2019年8月29日 星期四

不殺生戒:大屠殺之集體恐懼全球化


昨天遇見兩個小弟,個兒都很高。

小弟甲:「遊行超過三百萬,解放軍就出動了!」超大嗓門。

小弟乙:「o o x x 」超小分貝,聽不清楚。

小弟甲:「解放軍!」超大嗓門,回頭望著小弟乙。

我該不該上前請問他們消息來源?來不及,他們轉角一彎就消失了身影。上午努力查新聞,找不到哪條新聞講這麼具體。

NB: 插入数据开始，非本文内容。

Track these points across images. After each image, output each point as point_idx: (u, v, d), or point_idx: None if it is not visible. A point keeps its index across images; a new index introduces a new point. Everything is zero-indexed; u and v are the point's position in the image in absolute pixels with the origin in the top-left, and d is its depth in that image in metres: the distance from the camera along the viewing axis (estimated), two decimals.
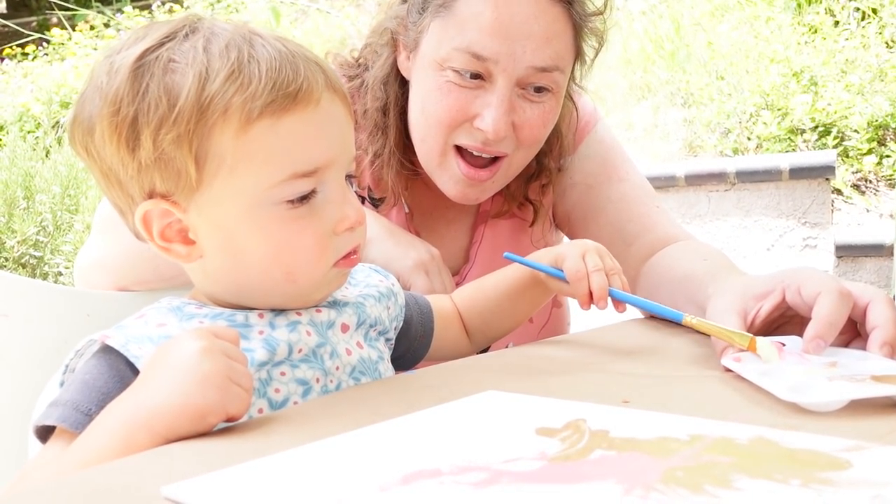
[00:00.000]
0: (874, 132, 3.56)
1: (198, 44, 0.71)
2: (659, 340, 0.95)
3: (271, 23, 5.45)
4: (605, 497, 0.46)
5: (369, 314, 0.83)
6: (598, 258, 0.88)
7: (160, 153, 0.70)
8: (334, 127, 0.74)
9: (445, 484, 0.49)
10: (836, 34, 4.12)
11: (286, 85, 0.70)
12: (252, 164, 0.71)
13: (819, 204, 3.17)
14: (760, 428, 0.57)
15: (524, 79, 1.04)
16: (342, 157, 0.75)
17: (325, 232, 0.74)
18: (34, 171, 3.51)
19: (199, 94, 0.69)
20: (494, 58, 1.02)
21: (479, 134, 1.05)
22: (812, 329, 0.75)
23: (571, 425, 0.60)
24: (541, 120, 1.07)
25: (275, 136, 0.70)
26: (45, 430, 0.69)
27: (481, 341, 1.00)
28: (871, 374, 0.66)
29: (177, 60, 0.70)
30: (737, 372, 0.73)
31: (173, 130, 0.69)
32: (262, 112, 0.69)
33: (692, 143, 3.89)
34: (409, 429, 0.62)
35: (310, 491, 0.50)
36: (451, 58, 1.03)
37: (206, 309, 0.76)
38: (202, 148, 0.70)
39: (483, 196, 1.12)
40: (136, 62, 0.70)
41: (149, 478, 0.54)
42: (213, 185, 0.71)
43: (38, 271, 3.32)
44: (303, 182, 0.72)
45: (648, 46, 4.39)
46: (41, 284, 1.00)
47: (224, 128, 0.69)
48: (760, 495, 0.45)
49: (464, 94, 1.04)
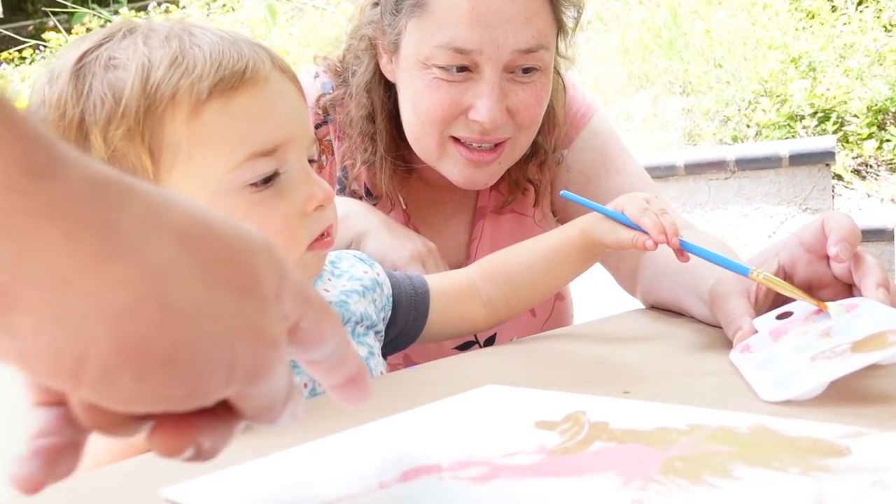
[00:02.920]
0: (874, 117, 3.56)
1: (137, 40, 0.70)
2: (660, 331, 0.95)
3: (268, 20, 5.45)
4: (604, 489, 0.46)
5: (354, 311, 0.82)
6: (657, 201, 0.86)
7: (112, 151, 0.69)
8: (288, 104, 0.73)
9: (445, 479, 0.49)
10: (833, 19, 4.11)
11: (232, 64, 0.69)
12: (209, 148, 0.69)
13: (820, 190, 3.16)
14: (760, 416, 0.57)
15: (510, 63, 1.04)
16: (300, 135, 0.73)
17: (293, 213, 0.72)
18: None
19: (144, 84, 0.68)
20: (478, 49, 1.01)
21: (475, 126, 1.05)
22: (834, 235, 0.78)
23: (571, 418, 0.60)
24: (534, 99, 1.07)
25: (228, 116, 0.69)
26: None
27: (503, 312, 0.95)
28: (853, 341, 0.65)
29: (117, 57, 0.69)
30: (736, 367, 0.73)
31: (122, 125, 0.68)
32: (212, 92, 0.68)
33: (691, 131, 3.89)
34: (408, 425, 0.62)
35: (310, 490, 0.50)
36: (434, 56, 1.03)
37: None
38: (155, 139, 0.69)
39: (490, 179, 1.11)
40: (76, 65, 0.70)
41: (149, 479, 0.54)
42: (172, 176, 0.70)
43: None
44: (263, 162, 0.70)
45: (646, 36, 4.38)
46: None
47: (175, 115, 0.68)
48: (759, 484, 0.45)
49: (453, 88, 1.04)
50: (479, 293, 0.94)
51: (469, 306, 0.94)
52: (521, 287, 0.94)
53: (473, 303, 0.94)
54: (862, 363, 0.61)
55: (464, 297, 0.94)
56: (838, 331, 0.69)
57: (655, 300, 1.08)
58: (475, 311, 0.94)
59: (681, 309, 1.00)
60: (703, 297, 0.91)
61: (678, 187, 3.29)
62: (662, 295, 1.05)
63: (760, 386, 0.65)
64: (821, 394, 0.62)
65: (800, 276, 0.83)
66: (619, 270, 1.17)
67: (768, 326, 0.76)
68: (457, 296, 0.94)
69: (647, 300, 1.11)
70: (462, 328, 0.95)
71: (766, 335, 0.74)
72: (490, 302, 0.94)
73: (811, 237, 0.82)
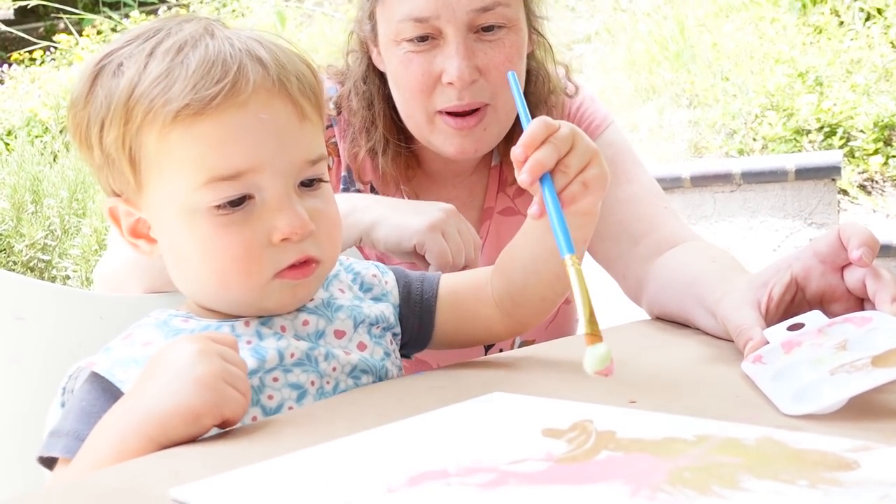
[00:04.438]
0: (880, 132, 3.55)
1: (150, 45, 0.72)
2: (666, 342, 0.95)
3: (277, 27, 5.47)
4: (612, 498, 0.46)
5: (368, 314, 0.81)
6: (569, 137, 0.73)
7: (107, 154, 0.73)
8: (264, 130, 0.71)
9: (452, 485, 0.50)
10: (841, 34, 4.11)
11: (206, 88, 0.69)
12: (174, 167, 0.71)
13: (825, 205, 3.16)
14: (767, 429, 0.57)
15: (472, 23, 1.06)
16: (278, 161, 0.72)
17: (257, 241, 0.71)
18: (42, 175, 3.53)
19: (128, 96, 0.71)
20: (434, 14, 1.05)
21: (451, 90, 1.07)
22: (855, 240, 0.78)
23: (578, 426, 0.60)
24: (504, 56, 1.08)
25: (190, 140, 0.70)
26: (50, 459, 0.70)
27: (513, 311, 0.86)
28: (872, 355, 0.65)
29: (125, 63, 0.72)
30: (752, 378, 0.73)
31: (111, 132, 0.72)
32: (177, 117, 0.69)
33: (697, 143, 3.89)
34: (415, 430, 0.62)
35: (317, 492, 0.50)
36: (400, 31, 1.07)
37: (192, 322, 0.76)
38: (135, 150, 0.72)
39: (480, 146, 1.12)
40: (96, 66, 0.74)
41: (156, 479, 0.55)
42: (150, 186, 0.73)
43: (46, 275, 3.33)
44: (225, 186, 0.70)
45: (653, 48, 4.39)
46: (55, 287, 1.00)
47: (150, 130, 0.71)
48: (768, 496, 0.45)
49: (424, 58, 1.07)
50: (490, 289, 0.86)
51: (480, 307, 0.86)
52: (515, 276, 0.83)
53: (485, 304, 0.86)
54: (885, 378, 0.61)
55: (476, 296, 0.87)
56: (855, 344, 0.69)
57: (661, 311, 1.08)
58: (487, 312, 0.86)
59: (687, 320, 1.00)
60: (711, 309, 0.91)
61: (684, 199, 3.29)
62: (669, 305, 1.05)
63: (780, 398, 0.65)
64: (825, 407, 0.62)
65: (813, 288, 0.83)
66: (626, 279, 1.17)
67: (780, 338, 0.76)
68: (469, 295, 0.87)
69: (653, 310, 1.11)
70: (478, 331, 0.88)
71: (778, 346, 0.74)
72: (500, 301, 0.85)
73: (827, 247, 0.82)
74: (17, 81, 5.56)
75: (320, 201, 0.76)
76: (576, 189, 0.73)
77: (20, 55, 5.97)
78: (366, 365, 0.79)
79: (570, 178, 0.73)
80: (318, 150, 0.76)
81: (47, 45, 5.90)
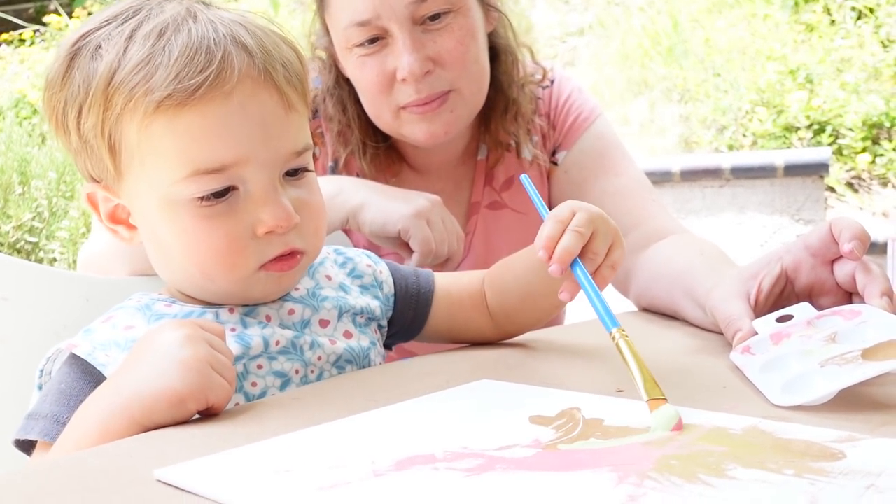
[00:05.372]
0: (868, 131, 3.58)
1: (129, 27, 0.69)
2: (654, 333, 0.96)
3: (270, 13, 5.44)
4: (599, 485, 0.46)
5: (353, 304, 0.81)
6: (591, 222, 0.73)
7: (85, 140, 0.71)
8: (249, 121, 0.69)
9: (440, 470, 0.50)
10: (832, 33, 4.13)
11: (189, 77, 0.66)
12: (156, 158, 0.69)
13: (813, 201, 3.18)
14: (754, 419, 0.57)
15: (413, 15, 1.05)
16: (263, 153, 0.70)
17: (241, 233, 0.70)
18: (30, 156, 3.50)
19: (108, 82, 0.68)
20: (375, 15, 1.04)
21: (408, 86, 1.07)
22: (847, 234, 0.79)
23: (565, 414, 0.60)
24: (454, 40, 1.07)
25: (172, 132, 0.68)
26: (28, 442, 0.69)
27: (506, 325, 0.88)
28: (863, 348, 0.66)
29: (103, 46, 0.69)
30: (740, 368, 0.73)
31: (90, 118, 0.69)
32: (159, 107, 0.67)
33: (688, 138, 3.90)
34: (403, 415, 0.62)
35: (304, 476, 0.50)
36: (348, 38, 1.08)
37: (175, 307, 0.75)
38: (115, 137, 0.70)
39: (449, 128, 1.12)
40: (72, 47, 0.71)
41: (142, 461, 0.54)
42: (130, 175, 0.71)
43: (33, 257, 3.31)
44: (209, 179, 0.69)
45: (646, 42, 4.39)
46: (40, 268, 0.99)
47: (131, 119, 0.68)
48: (754, 484, 0.45)
49: (376, 60, 1.07)
50: (485, 301, 0.87)
51: (475, 314, 0.87)
52: (517, 306, 0.86)
53: (480, 312, 0.87)
54: (876, 372, 0.61)
55: (472, 302, 0.88)
56: (845, 337, 0.69)
57: (649, 302, 1.08)
58: (482, 320, 0.87)
59: (675, 312, 1.01)
60: (700, 301, 0.91)
61: (673, 193, 3.30)
62: (657, 297, 1.05)
63: (769, 389, 0.65)
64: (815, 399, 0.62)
65: (802, 281, 0.84)
66: None
67: (769, 329, 0.76)
68: (465, 300, 0.88)
69: (641, 302, 1.11)
70: (469, 335, 0.89)
71: (767, 338, 0.75)
72: (493, 313, 0.87)
73: (818, 241, 0.82)
74: (6, 62, 5.52)
75: (305, 191, 0.74)
76: (606, 273, 0.75)
77: (9, 36, 5.92)
78: (351, 354, 0.79)
79: (599, 263, 0.74)
80: (303, 140, 0.74)
81: (37, 27, 5.85)
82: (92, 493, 0.50)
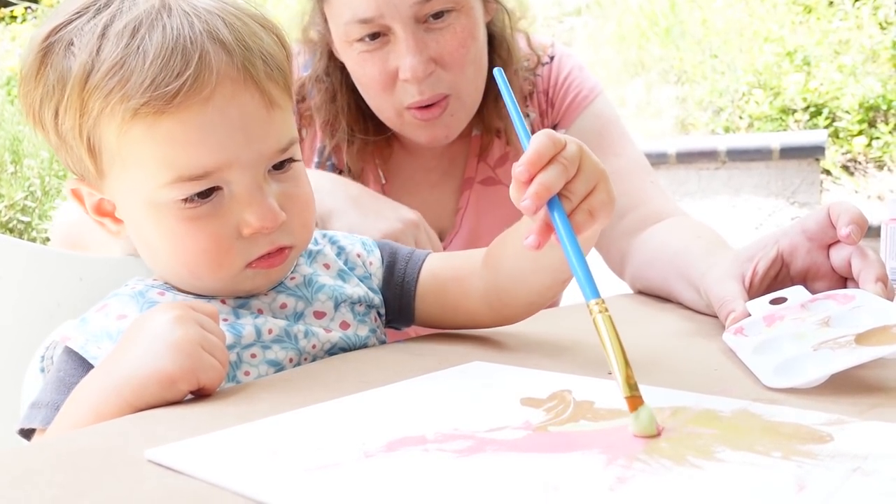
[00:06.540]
0: (865, 114, 3.57)
1: (101, 22, 0.67)
2: (647, 315, 0.96)
3: None
4: (588, 466, 0.46)
5: (350, 294, 0.80)
6: (577, 157, 0.62)
7: (64, 140, 0.70)
8: (230, 126, 0.68)
9: (430, 451, 0.50)
10: (830, 14, 4.11)
11: (165, 83, 0.64)
12: (137, 163, 0.68)
13: (808, 184, 3.18)
14: (744, 401, 0.58)
15: (418, 14, 1.04)
16: (245, 155, 0.69)
17: (227, 234, 0.70)
18: (22, 135, 3.48)
19: (83, 86, 0.66)
20: (378, 13, 1.03)
21: (410, 86, 1.06)
22: (845, 217, 0.79)
23: (556, 396, 0.60)
24: (457, 40, 1.07)
25: (152, 139, 0.66)
26: (31, 431, 0.69)
27: (499, 307, 0.81)
28: (856, 333, 0.66)
29: (75, 43, 0.67)
30: (733, 349, 0.73)
31: (66, 121, 0.68)
32: (136, 114, 0.65)
33: (684, 120, 3.90)
34: (394, 397, 0.62)
35: (294, 456, 0.50)
36: (349, 33, 1.06)
37: (168, 295, 0.75)
38: (94, 140, 0.68)
39: (450, 132, 1.12)
40: (44, 42, 0.69)
41: (133, 441, 0.54)
42: (112, 175, 0.70)
43: (25, 236, 3.30)
44: (192, 184, 0.68)
45: (643, 23, 4.37)
46: (33, 247, 0.99)
47: (109, 123, 0.67)
48: (742, 466, 0.45)
49: (377, 57, 1.06)
50: (478, 282, 0.81)
51: (463, 297, 0.82)
52: (503, 276, 0.78)
53: (469, 294, 0.82)
54: (869, 357, 0.61)
55: (457, 286, 0.82)
56: (838, 321, 0.70)
57: (644, 284, 1.08)
58: (472, 303, 0.82)
59: (669, 294, 1.01)
60: (695, 283, 0.91)
61: (669, 175, 3.30)
62: (652, 280, 1.05)
63: (761, 371, 0.65)
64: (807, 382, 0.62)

既然新聞不是消息源頭,源頭何在?

這是全球緊盯的一場「預知大屠殺紀事」,而我們都沒成佛,全都不是大文豪馬坴斯,只是一個又一個平凡人。

這陣子我努力思惟虐童事件的法律理論與刑責問題:如果一個人清楚明白世道下劣、暴力失控、隨時可能違反國際公法實施大屠殺還「故意」把嬰兒生來這種人間受苦受難、恐懼一生、受迫害一世,「故意」把小孩生來受刑的父母有沒有虐童刑責?

如果公務員清楚明白大屠殺會發生,甚至一手主導大屠殺發生,公務員還利用公職「故意」廣泛催生、公開勸誘無力阻止大屠殺的百姓生育,「故意」利用傳媒公器與公職平台對公民人口無差別催生的公務員有沒有虐童刑責?

「故意」把一個嬰兒生來會大屠殺的社會究竟是不是重刑案?故意把小孩子生來一生一世受盡恐懼折磨、身心壓迫?構成重度虐童?「虐童」不必以殺死嬰幼兒、故意把比自己年輕的新生代屠殺成屍體才算犯罪既遂;實施虐童行為讓受害人身心受創就算犯罪了。若單純精神虐待構成虐童犯罪,單純打罵導致輕重傷也構成肢體傷害式的虐童暴力犯罪,那麼,「故意」把小孩生來人間給政府恣意大屠殺、隨興迫害、草菅人命、階級奴役算不算犯罪?